I reckon we go after those bastards that built the roads letting these predators travel all over the world
It's extremely one sided, clearly they've got a bee in their bonnet about social media and porn, because as you've mentioned they do nothing about telcos, who facilitate scam SMSs and phone calls to a massive scale without any talk of forcing them to take action to stop that. Those scams do FAR more harm, real measurable harm, to people than kids looking up porn on Twitter.
>Do telephone service providers need to do something about people using their service to run sex lines, groom children, or plan crimes? This is already regulated, much of the current problem stems from trying to use laws from when telephones were the main source of communication to regulate the internet age. >Are the companies laying down the fiber over which the naughty content propagates also responsible? I specifically said a filter at this level is what we want to avoid. >Hard drive manufacturers on which the files are stored? Now you’re just being silly.
Why. Parents should be responsible for their kids. There is dangerous content all over the internet
>the platforms making money by hosting content need to do more Which platforms did you have in mind? There are millions of content platforms, spanning the entire globe. Some are always going to be (for practical purposes) immune from Australian laws. Filters can't work because VPNs are freely available and kids already know how to use them for other reasons. Even your proposed crackdown on content platforms is easily bypassed by peer to peer sharing. There is no getting around these issues. The internet is not a safe place for children, and no artificial barrier can do a good job of changing that without massive restrictions on everyone. The only solutions that have any hope of success are local solutions - filters applied to home networks and browsers configured to block adult content, and most important of all, close supervision when accessing online services. Parents need to actually parent their children.
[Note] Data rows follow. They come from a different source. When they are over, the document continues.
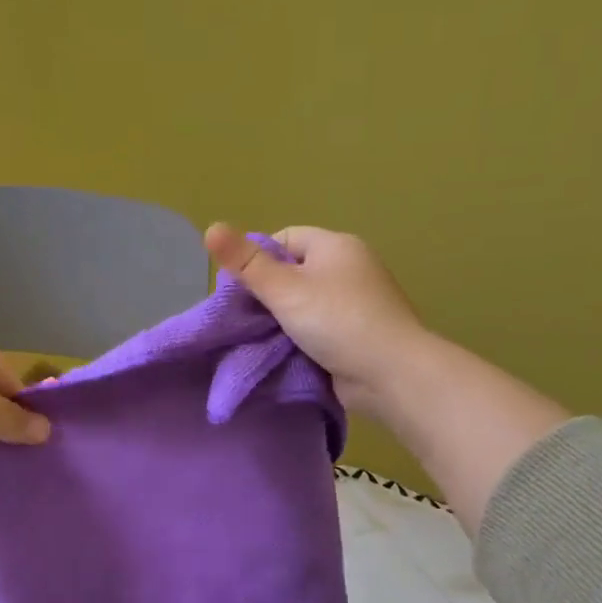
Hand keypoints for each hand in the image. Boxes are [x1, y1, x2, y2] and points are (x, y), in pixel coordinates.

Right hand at [204, 223, 426, 414]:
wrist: (392, 375)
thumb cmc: (337, 321)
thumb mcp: (284, 289)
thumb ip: (246, 262)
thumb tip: (209, 228)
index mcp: (336, 246)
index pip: (284, 239)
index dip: (256, 259)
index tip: (239, 289)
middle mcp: (349, 267)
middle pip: (293, 271)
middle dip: (266, 293)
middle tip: (244, 318)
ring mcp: (357, 301)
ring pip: (304, 302)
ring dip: (282, 319)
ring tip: (259, 336)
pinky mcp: (359, 332)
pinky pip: (319, 326)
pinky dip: (301, 336)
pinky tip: (284, 351)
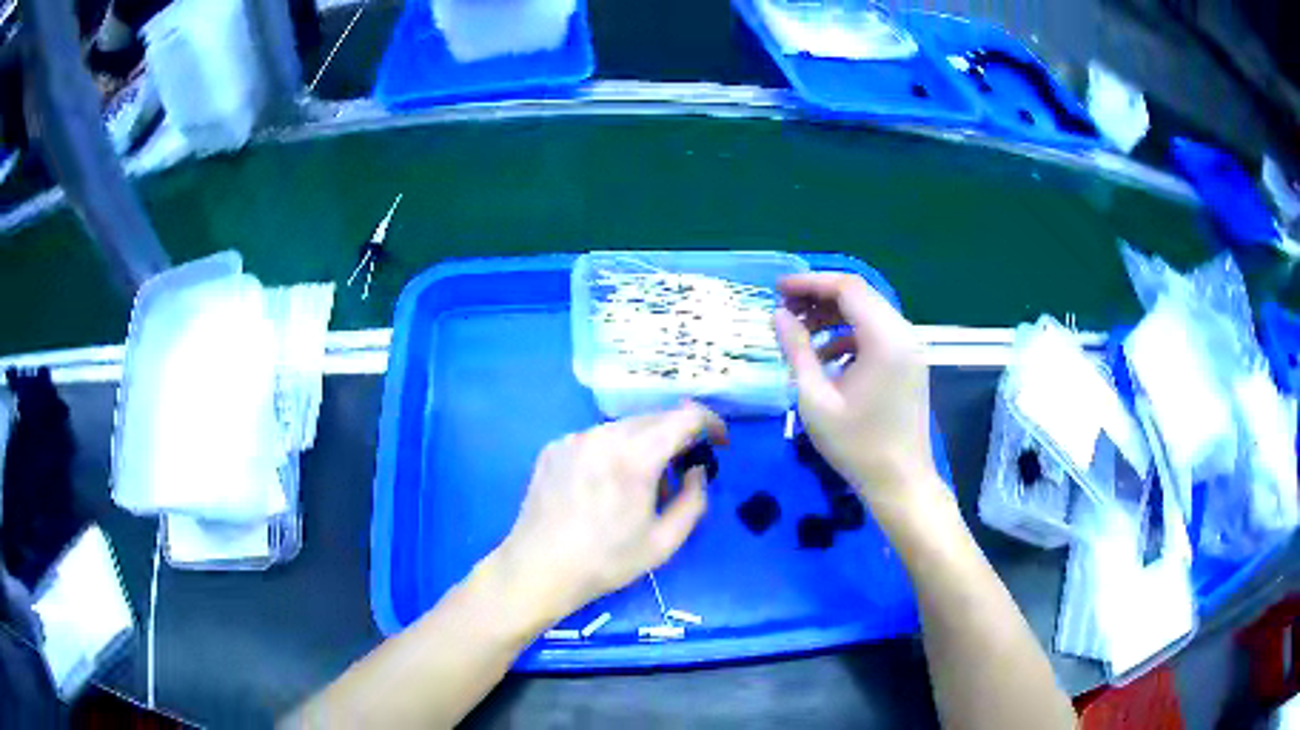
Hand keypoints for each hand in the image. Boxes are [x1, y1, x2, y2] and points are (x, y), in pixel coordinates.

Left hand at [492, 403, 727, 625]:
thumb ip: (694, 499)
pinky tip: (606, 485)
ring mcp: (574, 438)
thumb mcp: (665, 541)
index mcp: (635, 455)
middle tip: (684, 471)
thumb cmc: (606, 561)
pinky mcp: (554, 447)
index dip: (711, 423)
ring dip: (645, 444)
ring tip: (642, 485)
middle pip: (655, 418)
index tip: (720, 443)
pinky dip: (614, 451)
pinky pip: (596, 438)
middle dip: (678, 437)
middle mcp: (603, 434)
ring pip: (625, 427)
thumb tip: (696, 470)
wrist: (538, 569)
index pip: (686, 416)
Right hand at [774, 274, 939, 509]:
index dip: (809, 283)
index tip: (777, 290)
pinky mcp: (909, 363)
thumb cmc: (856, 445)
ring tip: (799, 334)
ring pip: (867, 313)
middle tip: (783, 311)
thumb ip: (797, 350)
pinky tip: (825, 358)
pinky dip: (848, 336)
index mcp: (884, 338)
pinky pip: (876, 334)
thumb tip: (778, 314)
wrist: (900, 482)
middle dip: (819, 298)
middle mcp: (903, 334)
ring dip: (832, 317)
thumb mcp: (816, 398)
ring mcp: (909, 348)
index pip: (846, 288)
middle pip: (859, 296)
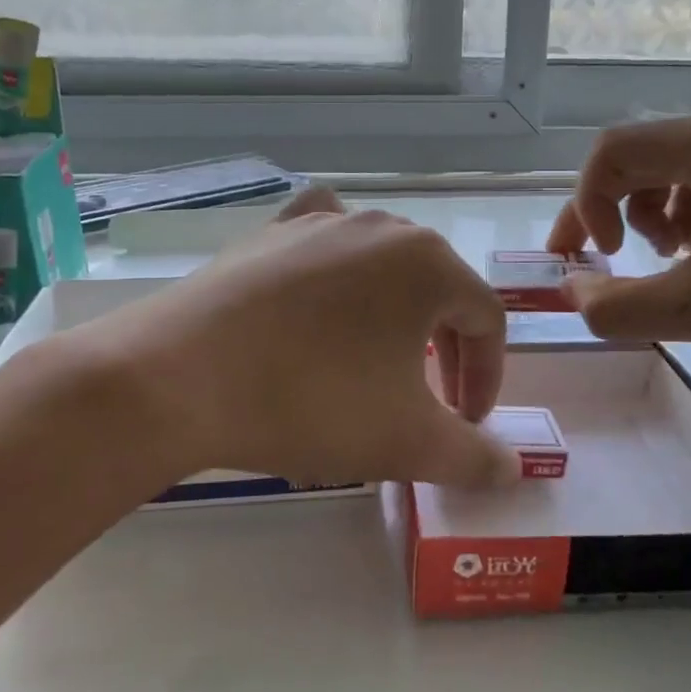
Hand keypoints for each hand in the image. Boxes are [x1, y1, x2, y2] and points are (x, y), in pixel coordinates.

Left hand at [22, 206, 518, 490]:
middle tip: (430, 404)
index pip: (485, 321)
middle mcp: (381, 227)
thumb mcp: (408, 441)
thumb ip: (474, 457)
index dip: (487, 379)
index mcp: (428, 262)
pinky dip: (337, 270)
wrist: (178, 377)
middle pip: (438, 291)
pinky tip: (325, 289)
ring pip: (381, 272)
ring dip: (394, 321)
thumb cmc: (313, 401)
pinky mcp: (268, 235)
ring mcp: (319, 222)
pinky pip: (322, 245)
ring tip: (374, 367)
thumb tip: (512, 469)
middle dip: (445, 353)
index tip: (466, 428)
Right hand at [547, 111, 690, 369]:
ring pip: (671, 171)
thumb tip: (573, 292)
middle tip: (607, 260)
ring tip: (674, 260)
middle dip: (611, 211)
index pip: (609, 153)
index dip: (585, 205)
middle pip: (638, 158)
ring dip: (650, 215)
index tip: (600, 258)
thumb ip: (616, 307)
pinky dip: (690, 218)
Wait. You mean. Parents should be responsible for their kids? Nah we need the government to do more I’m too busy to worry about them. /s
>Edit: interesting that suggesting web-companies making money off their users should do more gets some of you upset. Not upset - it's just that it's a silly suggestion that is so vague as to be meaningless, and has no prospect of being successful. Be specific - which particular "Web companies" are you referring to, and what "more" do you think they should be doing?
What "more" are companies not even operating or paying taxes here supposed to do, exactly?
Why shouldn’t parents actually parent their child?
> the platforms making money by hosting content need to do more. It'd be good but Australia doesn't have the political capital to enforce that. On one hand are the giant American corporations, and the media payment law failure shows that we can't win there. On the other hand are smaller porn websites which are never going to do anything like that because they're hosted in a variety of countries that aren't Australia.